Il 26 gennaio si è concluso il primo annuale appuntamento festivaliero del mondo del cinema, quel Sundance Film Festival fondato alla fine degli anni 70 e considerato ancora oggi a buon diritto il maggiore festival indipendente americano. Nel corso degli anni al suo interno sono state scoperte e presentate le opere prime dei maggiori registi anglosassoni attualmente in circolazione, quali Quentin Tarantino (“Le iene”), Wes Anderson (“Un colpo da dilettanti”) i fratelli Coen (“Blood Simple”) e Paul Thomas Anderson (“Sydney”).
Proprio quest’ultimo debutto vedeva la presenza, in un ruolo minore, dell’allora quasi trentenne Philip Seymour Hoffman, dando così il via a un sodalizio artistico che verrà portato avanti lungo tutto l’arco della carriera del regista di “Magnolia”, fatta eccezione per il capolavoro “Il petroliere”. E in questo 2014 erano ben due le pellicole che Hoffman era venuto a promuovere al Sundance, dopo avervi presentato nel 2010 il suo debutto alla regia intitolato “Jack Goes Boating” (inedito in Italia).

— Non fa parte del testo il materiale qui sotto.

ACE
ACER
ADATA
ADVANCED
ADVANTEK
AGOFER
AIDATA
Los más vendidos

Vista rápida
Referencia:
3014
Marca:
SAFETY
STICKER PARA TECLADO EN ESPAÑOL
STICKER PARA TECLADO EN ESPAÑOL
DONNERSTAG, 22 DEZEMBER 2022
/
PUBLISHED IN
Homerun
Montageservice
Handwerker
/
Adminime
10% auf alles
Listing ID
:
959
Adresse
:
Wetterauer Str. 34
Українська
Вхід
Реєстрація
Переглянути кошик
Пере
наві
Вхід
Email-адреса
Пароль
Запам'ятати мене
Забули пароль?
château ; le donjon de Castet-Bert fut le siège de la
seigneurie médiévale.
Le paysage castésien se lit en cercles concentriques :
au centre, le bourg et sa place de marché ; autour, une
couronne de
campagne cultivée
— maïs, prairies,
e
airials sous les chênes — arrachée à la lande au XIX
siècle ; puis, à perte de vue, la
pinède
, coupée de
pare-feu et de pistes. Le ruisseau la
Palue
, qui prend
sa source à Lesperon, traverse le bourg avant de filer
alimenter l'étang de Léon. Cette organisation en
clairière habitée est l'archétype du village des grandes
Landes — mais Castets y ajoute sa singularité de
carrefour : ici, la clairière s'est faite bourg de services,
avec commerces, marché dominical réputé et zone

Ma dispiace constatare come, a una settimana esatta dalla conclusione del festival, queste due opere rimarranno le ultime della sua carriera (tralasciamo gli inutili interrogativi riguardo al suo ruolo nei sequel della saga di “Hunger Games”, ancora in produzione): il 2 febbraio infatti Philip viene ritrovato morto nel suo appartamento, a causa probabilmente di un overdose. Chi lo seguiva con attenzione sapeva che l’attore era entrato meno di un anno fa in un centro di disintossicazione, di sua spontanea volontà, per problemi legati all’uso di eroina. Ma il tutto sembrava essere stato lasciato felicemente alle spalle e la sua partecipazione al Sundance appariva come una conferma felice e sicura. Purtroppo non è stato così.

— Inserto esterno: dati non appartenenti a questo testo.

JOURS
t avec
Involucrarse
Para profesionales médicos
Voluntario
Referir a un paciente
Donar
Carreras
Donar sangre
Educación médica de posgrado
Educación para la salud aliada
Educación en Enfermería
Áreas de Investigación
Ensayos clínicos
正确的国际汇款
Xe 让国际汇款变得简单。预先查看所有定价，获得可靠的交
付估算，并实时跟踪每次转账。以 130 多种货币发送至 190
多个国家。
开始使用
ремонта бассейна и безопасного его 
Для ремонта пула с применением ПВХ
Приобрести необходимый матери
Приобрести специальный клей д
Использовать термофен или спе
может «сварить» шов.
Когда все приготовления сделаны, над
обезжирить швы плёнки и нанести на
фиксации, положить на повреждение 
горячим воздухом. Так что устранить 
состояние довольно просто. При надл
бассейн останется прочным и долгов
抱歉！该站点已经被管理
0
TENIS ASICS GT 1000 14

Per noi spettatori sarà molto difficile rivedere ora una scena tratta da uno dei più grandi film del decennio appena trascorso, il tragico “Onora il padre e la madre”, l’ultima opera dell’immenso Sidney Lumet: quella nell’appartamento dello spacciatore androgino, che prende inizio con uno splendido piano-sequenza e durante la quale Andy, il personaggio interpretato da Philip, si fa iniettare steso sul letto una dose di eroina (chissà se Lumet conosceva “Le conseguenze dell’amore” di Paolo Sorrentino).
La sua visione assumerà probabilmente un effetto simile alla scena finale di “Stand By Me – Ricordo di un estate” quando la figura di River Phoenix, allontanandosi di spalle, scompare lentamente, creando un immediata correlazione con la sua tragica morte, causata purtroppo anche in quel caso da un overdose.

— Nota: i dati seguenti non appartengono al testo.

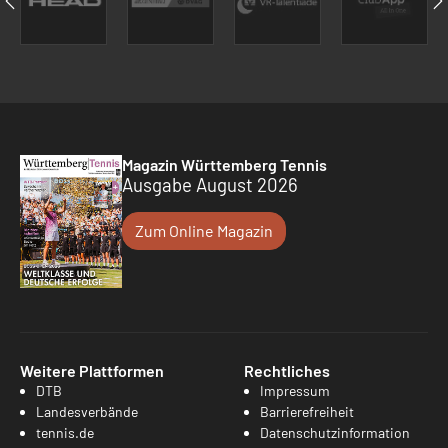
Magazin Württemberg Tennis
Ausgabe August 2026
Zum Online Magazin
Weitere Plattformen
Rechtliches
DTB
Impressum
Landesverbände
Barrierefreiheit
tennis.de
Datenschutzinformation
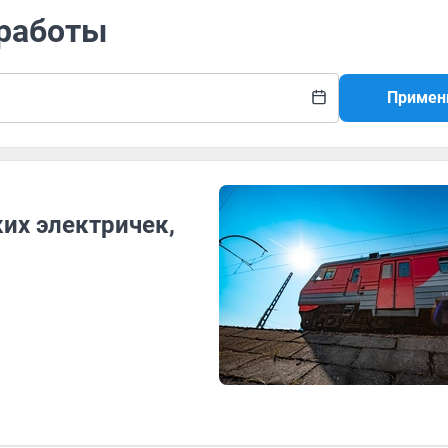
 работы
Примен
ких электричек,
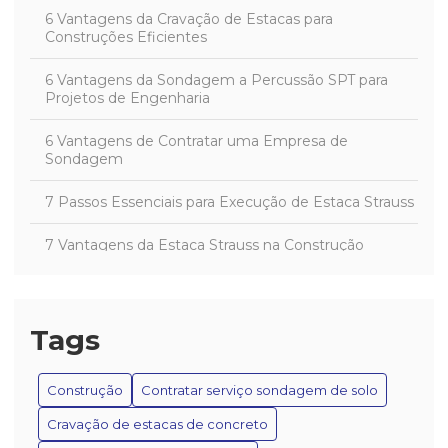
6 Vantagens da Cravação de Estacas para
Construções Eficientes
6 Vantagens da Sondagem a Percussão SPT para
Projetos de Engenharia
6 Vantagens de Contratar uma Empresa de
Sondagem
7 Passos Essenciais para Execução de Estaca Strauss
7 Vantagens da Estaca Strauss na Construção
A estaca Strauss é um dos métodos de fundação
mais utilizados na construção civil
Tags
As Vantagens e Aplicações das Estacas Apiloadas na
Construção Civil
Construção
Contratar serviço sondagem de solo
Benefícios da Estaca Apiloada na Construção
Cravação de estacas de concreto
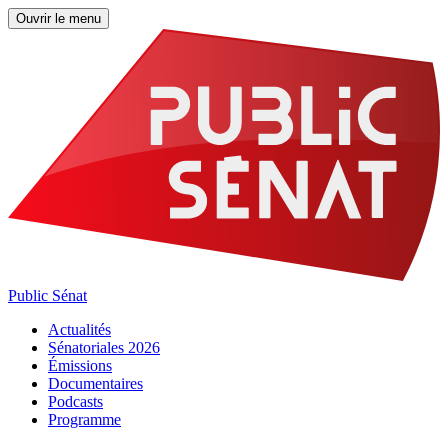
Ouvrir le menu
Public Sénat
Actualités
Sénatoriales 2026
Émissions
Documentaires
Podcasts
Programme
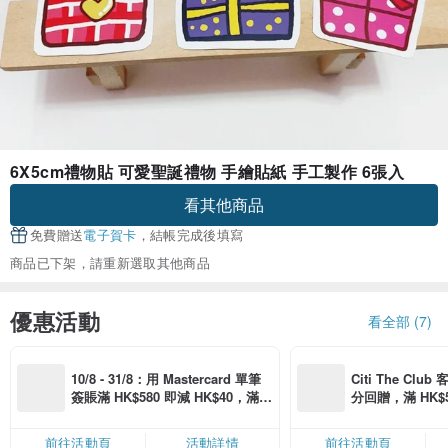
6X5cm禮物貼 可愛聖誕禮物 手繪貼紙 手工製作 6張入
看其他商品
免費贈送
電子賀卡
，結帳完成後填寫
商品已下架，請重新選取其他商品
優惠活動
看全部 (7)
10/8 - 31/8：用 Mastercard 單筆
Citi The Club
簽賬滿 HK$580 即減 HK$40，滿 H
分回贈，滿 HK$580
K$2,500 即減 HK$300，星期五、
Coins（名額
六、日滿 HK$880 即減 HK$80（名
前往活動頁
活動詳情
前往活動頁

Sarà forse quindi meno doloroso ricordare Philip per altre sue interpretazioni, tralasciando quelle più blasonate e premiate, come ad esempio quella del sopravvalutato “Truman Capote” (dove, sia chiaro, Philip compie come suo solito un lavoro egregio). Escludendo “The Master”, “Synecdoche, New York”, “I Love Radio Rock”, il già citato “Onora il padre e la madre” e “La famiglia Savage” i suoi ruoli migliori sono sempre infatti quelli da non protagonista, una categoria che sembra essere stata creata apposta per lui: tanto più è breve la sua apparizione sullo schermo, tanto più la sua performance rimane impressa. Pensiamo al processo finale di “Scent Of A Woman”, alle irresistibili espressioni di fastidio causate dal Drugo nello studio in “Il grande Lebowski”, alle telefonate oscene di “Happiness” e a quelle musicali in “Quasi famosi”, ai suoi eccitamenti omosessuali alla vista dell’enorme fallo di Mark Whalberg in “Boogie Nights” e a quelli etero (ma poco legali) con la studentessa minorenne Anna Paquin in “La 25ª ora”, fino ad arrivare al canto collettivo di Wise Up di Aimee Mann in “Magnolia”.
Piccoli ruoli per un attore gigantesco, andatosene come al solito troppo presto.